* Available data
━━━━━━━━━━━━━━━━

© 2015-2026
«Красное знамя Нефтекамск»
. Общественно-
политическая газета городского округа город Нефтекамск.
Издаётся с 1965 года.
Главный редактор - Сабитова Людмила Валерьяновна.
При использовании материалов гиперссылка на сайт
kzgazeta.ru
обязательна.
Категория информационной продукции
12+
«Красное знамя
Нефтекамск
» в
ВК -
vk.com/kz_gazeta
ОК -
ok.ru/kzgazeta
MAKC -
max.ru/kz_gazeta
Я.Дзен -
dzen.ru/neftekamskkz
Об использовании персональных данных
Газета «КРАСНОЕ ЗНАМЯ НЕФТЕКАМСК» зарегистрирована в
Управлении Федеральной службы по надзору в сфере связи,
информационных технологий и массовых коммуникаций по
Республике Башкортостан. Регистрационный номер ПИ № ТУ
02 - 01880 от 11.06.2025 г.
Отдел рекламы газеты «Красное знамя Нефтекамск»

━━━━━━━━━━━━━━━━

* What needs to be done
The required output is the full set of entries, reproduced verbatim.

* Task result
© 2015-2026
«Красное знамя Нефтекамск»
. Общественно-
политическая газета городского округа город Нефтекамск.
Издаётся с 1965 года.
Главный редактор - Сабитова Людмила Валерьяновна.
При использовании материалов гиперссылка на сайт
kzgazeta.ru
обязательна.
Категория информационной продукции
12+
«Красное знамя
Нефтекамск
» в
ВК -
vk.com/kz_gazeta
ОК -
ok.ru/kzgazeta
MAKC -
max.ru/kz_gazeta
Я.Дзен -
dzen.ru/neftekamskkz
Об использовании персональных данных
Газета «КРАСНОЕ ЗНАМЯ НЕФТЕКАМСК» зарегистрирована в
Управлении Федеральной службы по надзору в сфере связи,
информационных технологий и массовых коммуникаций по
Республике Башкортостан. Регистрационный номер ПИ № ТУ
02 - 01880 от 11.06.2025 г.
Отдел рекламы газеты «Красное знамя Нефтекамск»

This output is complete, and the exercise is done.